Im November 1993 unterstützte die gesamte tunesische Presse die Wiederwahl Ben Alis zum Staatspräsidenten. So etwas hatte es während der langen Regierungszeit Burgibas nie gegeben: Der „Oberste Kämpfer“ hatte immer nur die Zeitungen benutzt, die seiner Partei nahestanden – L'Action und das arabischsprachige Blatt al-Amal –, um sich mit seinen politischen Gegnern auseinanderzusetzen. Heute dagegen sind es nicht die beiden Tageszeitungen der Regierungspartei – Le Renouveau und Hourrijat (Freiheit) –, die die politischen Gegner des Präsidenten in den Schmutz ziehen, sondern die privaten Presseerzeugnisse. Ob sie im Gefängnis sitzen, ins Exil gegangen sind oder sich „unter Auflagen“ in Freiheit befinden – die Feinde des Präsidenten werden grundsätzlich als „Triebtäter“ oder „Agenten im Sold fremder Mächte“ hingestellt. Sogar der ehemalige Ministerpräsident Hedi Bakusch und der frühere Bildungsminister Muhammad Scharfi, die den Machthabern treue Dienste geleistet haben, sind ins Kreuzfeuer jener Medien geraten, die der algerische Journalist Umar Belhuschet als eine „gegängelte Presse“ bezeichnet, „die jede Substanz verloren hat, weil sie vor den entscheidenden Fragen der Gesellschaft die Augen verschließt“7 .

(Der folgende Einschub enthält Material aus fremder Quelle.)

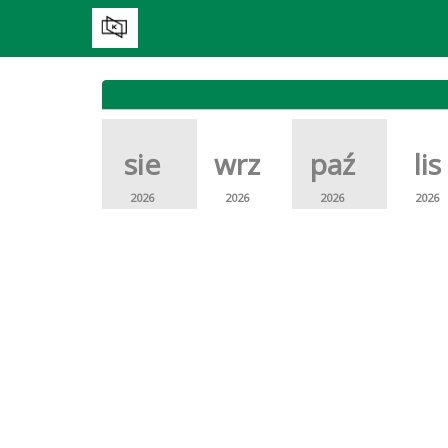
sie
wrz
paź
lis
2026
2026
2026
2026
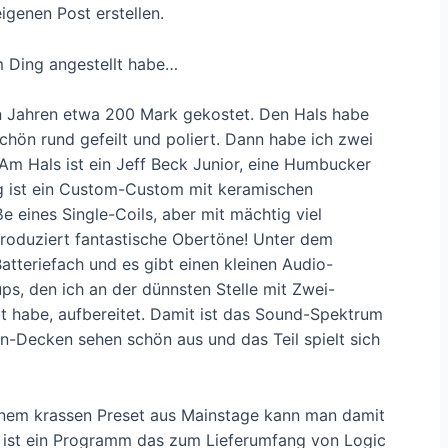
eigenen Post erstellen.
m Ding angestellt habe…
len Jahren etwa 200 Mark gekostet. Den Hals habe
chön rund gefeilt und poliert. Dann habe ich zwei
 Hals ist ein Jeff Beck Junior, eine Humbucker
teg ist ein Custom-Custom mit keramischen
 eines Single-Coils, aber mit mächtig viel
produziert fantastische Obertöne! Unter dem
atteriefach und es gibt einen kleinen Audio-
ps, den ich an der dünnsten Stelle mit Zwei-
 habe, aufbereitet. Damit ist das Sound-Spektrum
rn-Decken sehen schön aus und das Teil spielt sich
nem krassen Preset aus Mainstage kann man damit
e ist ein Programm das zum Lieferumfang von Logic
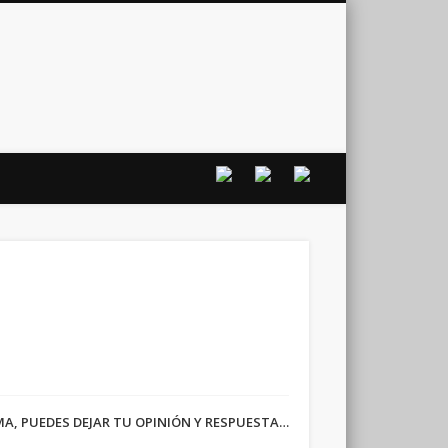
vo
RMA, PUEDES DEJAR TU OPINIÓN Y RESPUESTA…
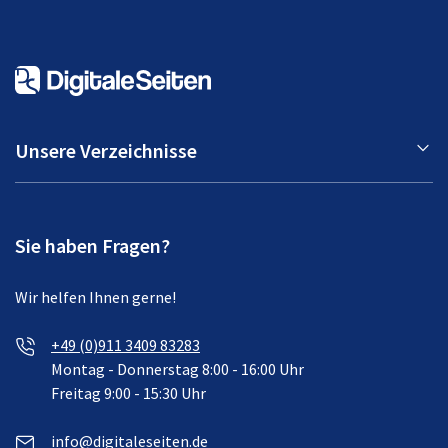
Unsere Verzeichnisse
Sie haben Fragen?
Wir helfen Ihnen gerne!
+49 (0)911 3409 83283
Montag - Donnerstag 8:00 - 16:00 Uhr
Freitag 9:00 - 15:30 Uhr
info@digitaleseiten.de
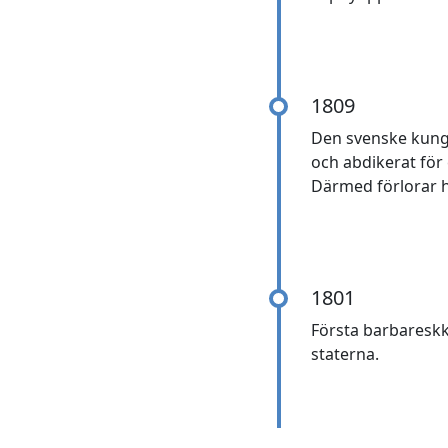
1809
Den svenske kunge
och abdikerat för
Därmed förlorar ha
1801
Första barbareskk
staterna.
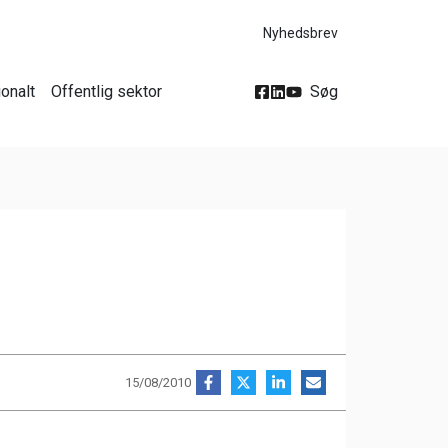
Nyhedsbrev
ionalt
Offentlig sektor
Søg
15/08/2010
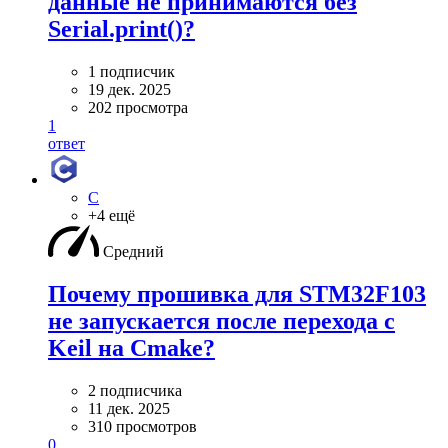
данные не принимаются без
Serial.print()?
1 подписчик
19 дек. 2025
202 просмотра
1
ответ
C
+4 ещё
Средний
Почему прошивка для STM32F103
не запускается после перехода с
Keil на Cmake?
2 подписчика
11 дек. 2025
310 просмотров
0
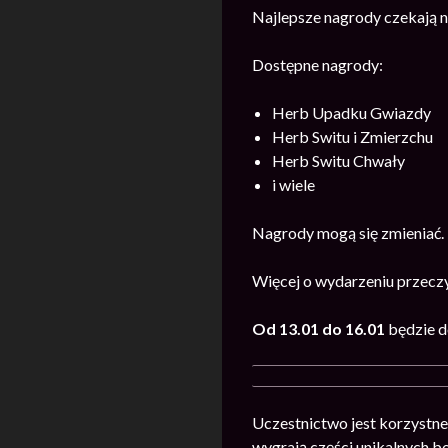
Najlepsze nagrody czekają n
Dostępne nagrody:
Herb Upadku Gwiazdy
Herb Switu i Zmierzchu
Herb Switu Chwały
i wiele
Nagrody mogą się zmieniać.
Więcej o wydarzeniu przecz
Od 13.01 do 16.01
będzie 
Uczestnictwo jest korzystne
wygrają części unikalnych b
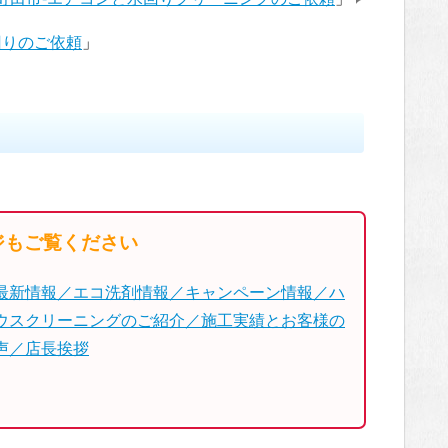
回りのご依頼
」
ジもご覧ください
最新情報／エコ洗剤情報／キャンペーン情報／ハ
ウスクリーニングのご紹介／施工実績とお客様の
声／店長挨拶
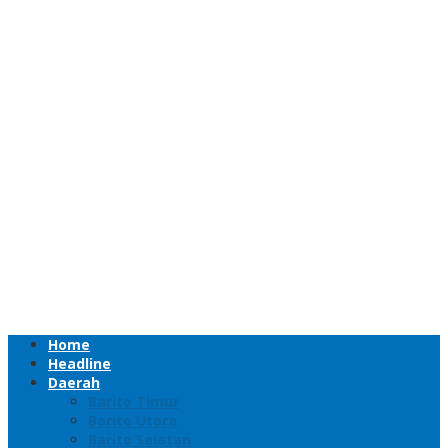
Home
Headline
Daerah
Barito Timur
Barito Utara
Barito Selatan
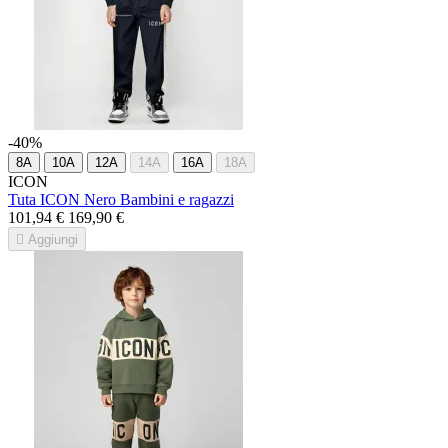
-40%
8A
10A
12A
14A
16A
18A
ICON
Tuta ICON Nero Bambini e ragazzi
101,94 €
169,90 €

Aggiungi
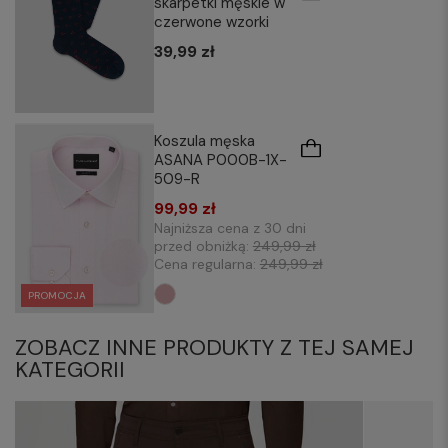
skarpetki męskie w
czerwone wzorki
39,99 zł
Koszula męska
ASANA P000B-1X-
509-R
99,99 zł
Najniższa cena z 30 dni
przed obniżką:
249,99 zł
Cena regularna:
249,99 zł
PROMOCJA
ZOBACZ INNE PRODUKTY Z TEJ SAMEJ
KATEGORII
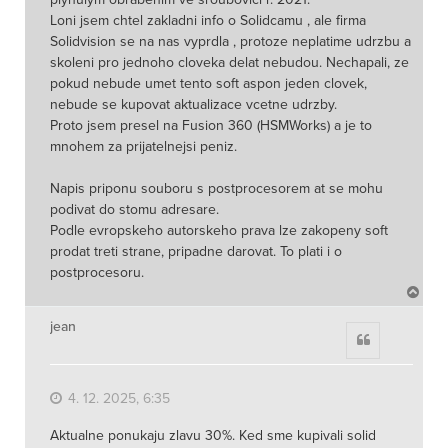
Loni jsem chtel zakladni info o Solidcamu , ale firma
Solidvision se na nas vyprdla , protoze neplatime udrzbu a
skoleni pro jednoho cloveka delat nebudou. Nechapali, ze
pokud nebude umet tento soft aspon jeden clovek,
nebude se kupovat aktualizace vcetne udrzby.
Proto jsem presel na Fusion 360 (HSMWorks) a je to
mnohem za prijatelnejsi peniz.
Napis priponu souboru s postprocesorem at se mohu
podivat do stomu adresare.
Podle evropskeho autorskeho prava lze zakopeny soft
prodat treti strane, pripadne darovat. To plati i o
postprocesoru.
N
a
h
jean
Citace
o
r
u
4. 12. 2025, 6:35
Aktualne ponukaju zlavu 30%. Ked sme kupivali solid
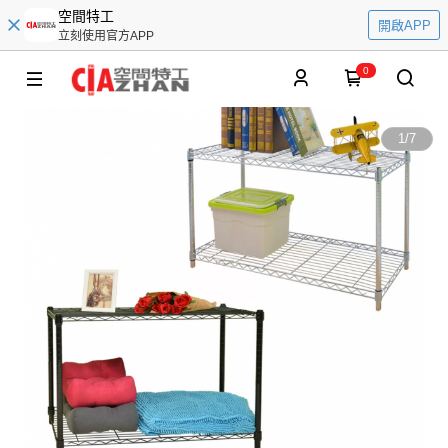
空間特工
開啟APP
立刻使用官方APP
0
1
/
7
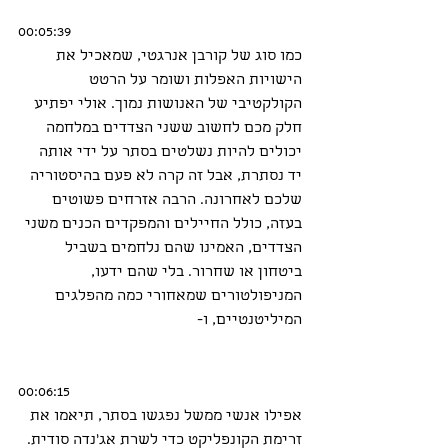
00:05:39
כמו סוג של קורבן אנרגטי, שמאכיל את 
הישויות האפלות ושומר על הרטט 
הקולקטיבי של האנושות נמוך. אולי יפתיע 
חלק מכם לחשוב ששני הצדדים במלחמה 
יכולים להיות נשלטים בסתר על ידי אותה 
יד נסתרת, אבל זה קרה לא פעם בהיסטוריה 
שלכם לאחרונה. הרבה אזרחים פשוטים 
בעזה, כולל החיילים והמפקדים הכנים משני 
הצדדים, האמינו שהם נלחמים בשביל 
ביטחון או שחרור. בלי שהם ידעו, 
המניפולטורים שמאחורי כמה מהפלגים 
המיליטנטיים, ו-
00:06:15
אפילו אנשי ממשל נפגשו בסתר, תיאמו את 
זרימת הקונפליקט כדי לשרת אג'נדה סודית. 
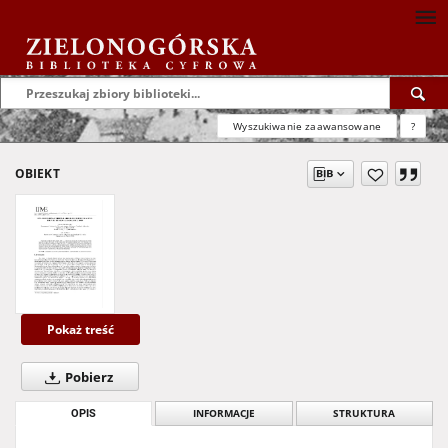
Wyszukiwanie zaawansowane
?
OBIEKT
Pokaż treść
Pobierz
OPIS
INFORMACJE
STRUKTURA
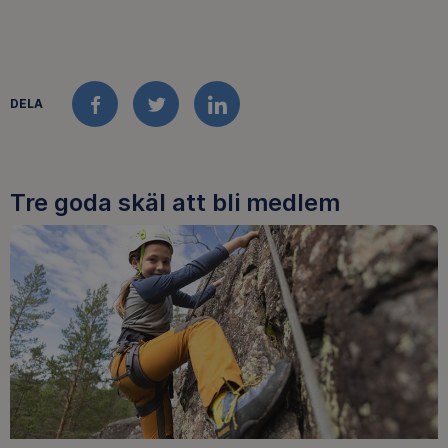
DELA
FACEBOOK
TWITTER
LINKEDIN
Tre goda skäl att bli medlem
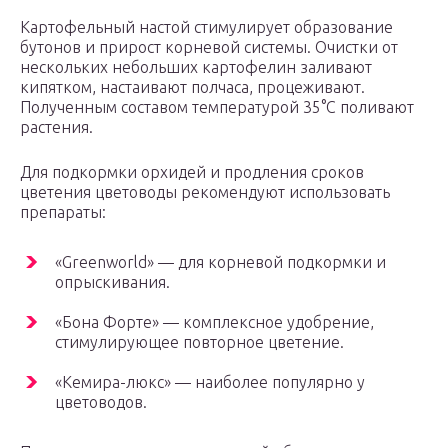
Картофельный настой стимулирует образование
бутонов и прирост корневой системы. Очистки от
нескольких небольших картофелин заливают
кипятком, настаивают полчаса, процеживают.
Полученным составом температурой 35°С поливают
растения.
Для подкормки орхидей и продления сроков
цветения цветоводы рекомендуют использовать
препараты:
«Greenworld» — для корневой подкормки и
опрыскивания.
«Бона Форте» — комплексное удобрение,
стимулирующее повторное цветение.
«Кемира-люкс» — наиболее популярно у
цветоводов.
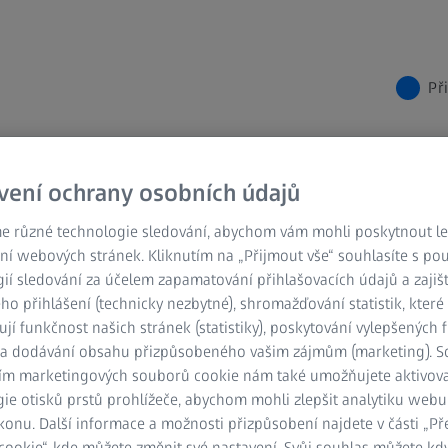
Př
ay
Systémové požadavky x-ray
vení ochrany osobních údajů
vky pro ZEISS
e různé technologie sledování, abychom vám mohli poskytnout lep
ní webových stránek. Kliknutím na „Přijmout vše“ souhlasíte s po
ií sledování za účelem zapamatování přihlašovacích údajů a zajiš
o přihlášení (technicky nezbytné), shromažďování statistik, které
ují funkčnost našich stránek (statistiky), poskytování vylepšených 
odnocování velkého množství dat. Pro
) a dodávání obsahu přizpůsobeného vašim zájmům (marketing). 
e a vyhodnocení dat i na nich založených
ím marketingových souborů cookie nám také umožňujete aktivov
na systém a jeho hardwarové komponenty.
ie otisků prstů prohlížeče, abychom mohli zlepšit analytiku webu
konu. Další informace a možnosti přizpůsobení najdete v části „P
ookie“, kde můžete změnit své nastavení. Svůj souhlas můžete kdy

Eine der Anweisungen an die Presse etwa besagt, daß alle Aktivitäten und Stellungnahmen der Tunesischen Liga für Menschenrechte (LTDH) nicht zur Kenntnis genommen werden dürfen. Gleichwohl ist man sofort bereit, Krokodilstränen über den beklagenswerten Umgang mit den Menschenrechten zu vergießen – wenn es zum Beispiel um Marokko geht, dessen Beziehungen zu Tunesien heftig schwanken.
Im Mai 1996 hat der Internationale Verband der Zeitungsverleger (AMJ, früher FIEJ) den Verband der tunesischen Zeitungsverleger (ATDJ) mit der Begründung ausgeschlossen, er habe nichts dagegen unternommen, daß sich die Situation der Presse in Tunesien laufend verschlechtert hat. Im September 1996 äußerte der AMJ sogar die Absicht, zusammen mit fünf anderen Organisationen, die sich für die Pressefreiheit einsetzen, eine Untersuchung der Lage in Tunesien durchzuführen. Die Regierung in Tunis reagierte darauf mit einer Erklärung ihres Amts für Auslandsbeziehungen (ATCE), das eigens dafür geschaffen wurde, das Image der Machthaber in den westlichen Hauptstädten sowie im Internet8 in ein günstiges Licht zu rücken. Die geplante Untersuchung, hieß es dort, sei „weder berechtigt noch angebracht...“.